> Work to complete: Repeat the records exactly as given. Do not include the pictures.

> Provided records:
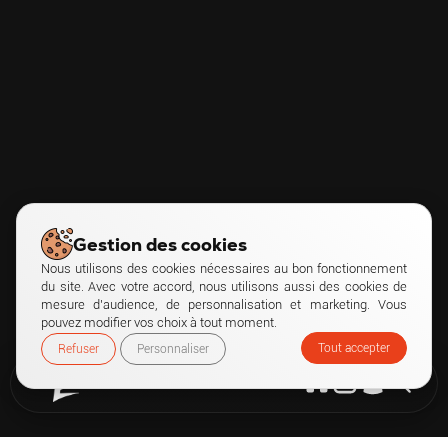
Gestion des cookies
Nous utilisons des cookies nécessaires au bon fonctionnement
du site. Avec votre accord, nous utilisons aussi des cookies de
mesure d’audience, de personnalisation et marketing. Vous
pouvez modifier vos choix à tout moment.
Tout accepter
Refuser
Personnaliser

> Solution to this problem:
Gestion des cookies
Nous utilisons des cookies nécessaires au bon fonctionnement
du site. Avec votre accord, nous utilisons aussi des cookies de
mesure d’audience, de personnalisation et marketing. Vous
pouvez modifier vos choix à tout moment.
Tout accepter
Refuser
Personnaliser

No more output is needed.